During Passover, Jews recounted the details of their departure from 430 years of Egyptian captivity and slavery.  Many recited a warning, lest we get too comfortable and forget our history: "in every generation, one will rise up against us, to destroy us, but the Holy One, blessed be He, will redeem us."

With hostility toward pro-Israel Jewish students on campuses across the United States escalating, the potential for lethal violence is ever present.

The U.S. Senate and House of Representatives both recognized the threat and  attempted through legislative initiatives, S. 10 and H.R. 6421, titled "The Anti-Semitism Awareness Act of 2016," to address it.  Unfortunately, this prospective initiative fell short of becoming law due in part to perceived First Amendment concerns.  It could have provided the means to control the threats of actual and implied violence against vulnerable Jewish students and others in pursuit of their education.  That said, the legislation was never intended to stifle heated debate or even hostile speech, and, as such, it was not a threat to the First Amendment.

The other part of the unsuccessful legislative equation involved codifying anti-Semitism.  This would have enabled the U.S. Department of Education's enforcement division to investigate suspected hate-based, discriminatory activities targeting vulnerable Jewish students for religious harassment.  By extension, all religions would have benefited from the protective measures sought.  In addition, academic institutions receiving federal funding could be held accountable for failure to provide all students with a safe learning environment.

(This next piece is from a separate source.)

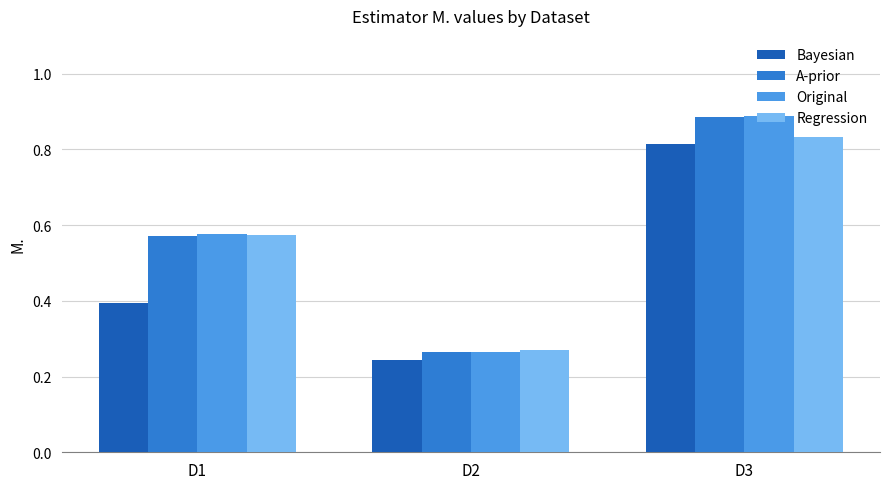

Which series has the largest range (max minus min)?

Original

Involvement of Congress would not have been necessary had Title VI of the U.S. Civil Rights Act of 1964 not limited its list of prohibited forms of discrimination to race, color, and national origin.  By religion's omission, overt and covert acts of religious discrimination became difficult to confront.

Although S.10 and H.R. 6421 have been relegated to history as a failed but well meaning attempt to remedy anti-Semitic injustices on campuses across the United States, there remains the viable option of amending Title VI of the U.S. Civil Rights Act of 1964 to include acts of religious discrimination.  All students – Muslims, Christians, and Jews, as well as other targeted religious minorities – who currently suffer these offenses in silence would benefit.  It is imperative to put into place the mechanisms to punctually rectify this omission.

This remains an unaddressed American issue that must no longer be trivialized or tolerated.  We have an obligation to assure all students, of all faiths, a safe and conducive learning environment, whether it be in elementary schools, middle schools, high schools, or institutions of higher learning.  To do less would be a harsh legacy to leave to future generations.

Bruce Portnoy is a retired optometrist and author of the geopolitical thriller First, the 'Saturday People', and then the...  He is an op-ed contributor to the Miami Herald and the Washington Examiner.